Iranian agency drops Rafsanjani remarks accusing Syrian government of using chemicals
DUBAI - Reuters
A handout picture released by the official website of Iran's supreme leader, Ayatollah Ali Khamenei, shows Iran's new President Hasan Rowhani (3rd L), Parliament Speaker Ali Larijani (2nd L) and Iran's former president Akbar Hashemi Rafsanjani (L) on Aug. 9. AFP photo / Khamenei.ir
An Iranian news agency quoted former President Akbar Hashemi Rafsanjani as saying Syria's government had attacked its own people with chemical weapons, but later replaced the report with a different version that did not attribute blame for the raid.The second version by the semi-official Iranian Labour News Agency reported him as saying on Sept. 1: "On the one hand the people of Syria are the target of a chemical attack, and now they must wait for an attack by foreigners."
In the earlier version, the quote was: "The people have been the target of a chemical attack by their own government and now they must also wait for an attack by foreigners."
The earlier version of his remarks differed sharply from comments by other Iranian officials, who have said rebels trying to oust Syrian President Bashar al-Assad were responsible for a poison gas attack on the outskirts of Damascus on Aug. 21.

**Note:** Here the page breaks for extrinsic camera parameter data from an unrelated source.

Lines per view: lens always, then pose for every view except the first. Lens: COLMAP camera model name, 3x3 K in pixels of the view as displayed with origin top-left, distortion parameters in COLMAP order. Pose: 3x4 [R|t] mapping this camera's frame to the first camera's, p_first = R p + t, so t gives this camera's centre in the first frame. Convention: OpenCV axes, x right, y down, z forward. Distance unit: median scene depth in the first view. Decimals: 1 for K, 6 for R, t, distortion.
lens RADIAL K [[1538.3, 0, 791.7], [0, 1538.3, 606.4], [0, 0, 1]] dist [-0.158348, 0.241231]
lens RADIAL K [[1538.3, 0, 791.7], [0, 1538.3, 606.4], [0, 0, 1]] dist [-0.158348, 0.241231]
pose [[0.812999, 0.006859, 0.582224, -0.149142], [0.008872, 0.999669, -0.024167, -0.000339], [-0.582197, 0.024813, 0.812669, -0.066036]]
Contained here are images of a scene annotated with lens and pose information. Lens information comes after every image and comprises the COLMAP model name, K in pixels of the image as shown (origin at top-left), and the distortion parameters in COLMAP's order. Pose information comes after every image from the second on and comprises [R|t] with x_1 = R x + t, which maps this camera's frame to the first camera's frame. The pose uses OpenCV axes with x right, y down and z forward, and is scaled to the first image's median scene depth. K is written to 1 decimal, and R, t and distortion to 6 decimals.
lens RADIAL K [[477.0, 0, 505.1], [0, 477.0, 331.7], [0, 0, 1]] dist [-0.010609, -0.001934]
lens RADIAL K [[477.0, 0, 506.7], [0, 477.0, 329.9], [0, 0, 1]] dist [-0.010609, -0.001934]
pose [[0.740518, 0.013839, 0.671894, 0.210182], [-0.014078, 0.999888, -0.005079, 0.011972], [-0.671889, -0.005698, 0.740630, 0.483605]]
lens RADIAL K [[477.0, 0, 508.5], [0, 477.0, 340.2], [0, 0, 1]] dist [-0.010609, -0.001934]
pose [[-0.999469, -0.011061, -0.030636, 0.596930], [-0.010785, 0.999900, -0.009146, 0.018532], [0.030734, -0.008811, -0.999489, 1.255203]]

The attack has drawn Western threats of military reprisals against the Syrian government, an ally of Iran.
In other remarks which were unchanged, Rafsanjani went on: "Right now America, the Western world along with some of the Arab countries are nearly issuing a clarion call for war in Syria - may God have mercy on the people of Syria," he said.
"The people of Syria have seen much damage in these two years, the prisons are overflowing and they've converted stadiums into prisons, more than 100,000 people killed and millions displaced," he added.
Rafsanjani is a close ally of Iranian President Hassan Rouhani and chairs Iran's Expediency Council, which advises Iran's Supreme Leader Ayatollah Ali Khamenei.
Iranian soldiers suffered chemical weapons attacks during the country's 1980-1988 war with Iraq, and Iran has repeatedly condemned their use.